And when Jesus departed thence, two blind men followed him, crying, and saying, Thou son of David, have mercy on us. And
when he was come into the house, the blind men came to him: and Jesus
saith unto them, Believe ye that I am able to do this? They said unto
him, Yea, Lord. Then touched he their eyes, saying, According to your faith be it unto you. And their eyes were opened; and Jesus straitly charged them, saying, See that no man know it. - Matthew 9:27-30
Have you ever put yourself in the place of a particular Bible character? If so, did the story remain pretty much the same? Probably not, huh? For example, in the story above, if I had been one of those blind men, the story would have probably gone something like this:
"And when Jesus was come into the house, Dana came to him: and Jesus saith unto her, Believe ye that I am able to do this? She said unto him, 'Yes, Lord. Well, that is, I want to believe, but I'm not sure I really do. I mean, after all you are God, the Creator, the Almighty. There really isn't anything you can't do, but this is a big deal here, and I'm just not really sure that I completely believe that you can heal me. I want you to, and I think you can, but I'm not sure that you will. Does that answer your question?' Then touched he her eyes, saying, According to your faith be it unto you. And her eyes were not opened because she was healed according to her faith, which was sadly lacking. So she stumbled away in darkness and sadness."
Wow! Not exactly an encouraging tale, is it? Yet it is how too many of us live our lives. Believing, yet not believing. Wanting to live by faith, but instead living in constant fear and doubt. Knowing God, yet never really allowing the truth of His divine nature to sink in. It makes me wonder how many wonderful things I've missed out on in life because I was dealt with according to my faith, which is far from what it should be. How about you?
I'm not one for making new year's resolutions (probably because I have a hard time keeping them), but if I were going to make one this year, it would be this: I am resolved to not miss out on any more blessings because of my lack of faith. Enough is enough! My fear and doubt are getting me nowhere, except possibly to an early grave. It's time to stop fretting and start trusting. It's time to take God at His Word and to leave every facet of my life in His hands. It's time to get to know God better than I've ever known Him before. It's time for me to be able to answer, "Yes, Lord, I believe" and truly mean it.

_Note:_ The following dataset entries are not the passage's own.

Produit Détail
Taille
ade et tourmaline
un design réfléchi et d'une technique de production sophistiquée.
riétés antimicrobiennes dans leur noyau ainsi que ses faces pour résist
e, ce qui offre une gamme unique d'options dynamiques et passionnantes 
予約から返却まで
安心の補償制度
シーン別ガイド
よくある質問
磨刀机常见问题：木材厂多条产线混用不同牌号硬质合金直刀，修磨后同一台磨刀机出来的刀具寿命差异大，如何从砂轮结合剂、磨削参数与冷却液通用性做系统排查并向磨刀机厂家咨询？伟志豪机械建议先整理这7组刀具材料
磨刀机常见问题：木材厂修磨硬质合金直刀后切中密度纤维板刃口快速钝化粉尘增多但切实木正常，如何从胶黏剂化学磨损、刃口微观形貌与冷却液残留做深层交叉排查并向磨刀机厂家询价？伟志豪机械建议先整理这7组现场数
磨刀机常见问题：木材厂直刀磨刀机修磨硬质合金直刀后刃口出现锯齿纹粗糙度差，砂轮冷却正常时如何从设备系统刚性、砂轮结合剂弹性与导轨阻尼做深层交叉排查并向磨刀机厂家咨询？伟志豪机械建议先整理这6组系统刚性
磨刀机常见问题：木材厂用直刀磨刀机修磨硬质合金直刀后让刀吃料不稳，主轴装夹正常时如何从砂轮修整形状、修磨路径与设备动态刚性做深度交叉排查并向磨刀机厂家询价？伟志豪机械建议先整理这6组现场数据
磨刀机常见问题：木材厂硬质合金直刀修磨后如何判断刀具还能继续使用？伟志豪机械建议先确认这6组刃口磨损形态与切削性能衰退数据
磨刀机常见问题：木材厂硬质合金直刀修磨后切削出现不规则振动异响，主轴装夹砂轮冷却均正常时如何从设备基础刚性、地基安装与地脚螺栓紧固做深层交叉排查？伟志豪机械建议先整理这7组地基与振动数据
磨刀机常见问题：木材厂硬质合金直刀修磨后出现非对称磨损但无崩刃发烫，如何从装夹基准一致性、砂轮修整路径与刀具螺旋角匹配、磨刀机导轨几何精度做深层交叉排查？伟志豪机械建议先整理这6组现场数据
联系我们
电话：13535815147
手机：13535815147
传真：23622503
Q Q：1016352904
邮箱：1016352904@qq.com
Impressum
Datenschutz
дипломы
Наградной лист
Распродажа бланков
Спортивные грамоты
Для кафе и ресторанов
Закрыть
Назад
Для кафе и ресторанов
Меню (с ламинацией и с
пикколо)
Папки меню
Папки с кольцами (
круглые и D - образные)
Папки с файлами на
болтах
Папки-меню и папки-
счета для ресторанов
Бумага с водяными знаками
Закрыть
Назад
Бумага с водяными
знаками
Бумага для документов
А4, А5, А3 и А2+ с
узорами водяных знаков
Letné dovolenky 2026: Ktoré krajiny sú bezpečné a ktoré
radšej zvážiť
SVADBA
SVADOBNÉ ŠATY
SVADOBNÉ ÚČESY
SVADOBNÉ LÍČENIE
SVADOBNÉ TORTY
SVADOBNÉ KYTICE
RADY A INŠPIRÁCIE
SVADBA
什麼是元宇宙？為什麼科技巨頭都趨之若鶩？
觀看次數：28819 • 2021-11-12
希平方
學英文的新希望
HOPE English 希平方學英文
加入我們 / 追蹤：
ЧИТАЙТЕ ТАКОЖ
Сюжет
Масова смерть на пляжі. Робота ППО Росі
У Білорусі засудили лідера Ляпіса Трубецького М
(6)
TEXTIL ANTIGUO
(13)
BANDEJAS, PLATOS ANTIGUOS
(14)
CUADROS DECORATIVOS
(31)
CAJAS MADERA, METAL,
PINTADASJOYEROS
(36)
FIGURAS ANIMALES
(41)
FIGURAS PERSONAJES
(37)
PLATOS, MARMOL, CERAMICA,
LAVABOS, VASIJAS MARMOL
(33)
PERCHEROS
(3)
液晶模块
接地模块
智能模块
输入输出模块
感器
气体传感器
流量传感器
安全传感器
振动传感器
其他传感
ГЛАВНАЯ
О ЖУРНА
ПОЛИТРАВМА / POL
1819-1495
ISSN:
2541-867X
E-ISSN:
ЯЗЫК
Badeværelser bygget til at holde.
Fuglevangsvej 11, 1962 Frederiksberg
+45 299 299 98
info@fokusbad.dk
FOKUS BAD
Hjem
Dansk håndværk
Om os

Again, I'm not overly fond of resolutions, but I can think of no better way to start off the new year than with the goal of increasing my faith. What about you? What are your goals for the new year?
2 comments:
Wonderfully written Dana ... reaches into the depths of the heart and lays reality in full view on the table ... Thank you and Happy New Year.
Thank you, Liana, and Happy New Year to you!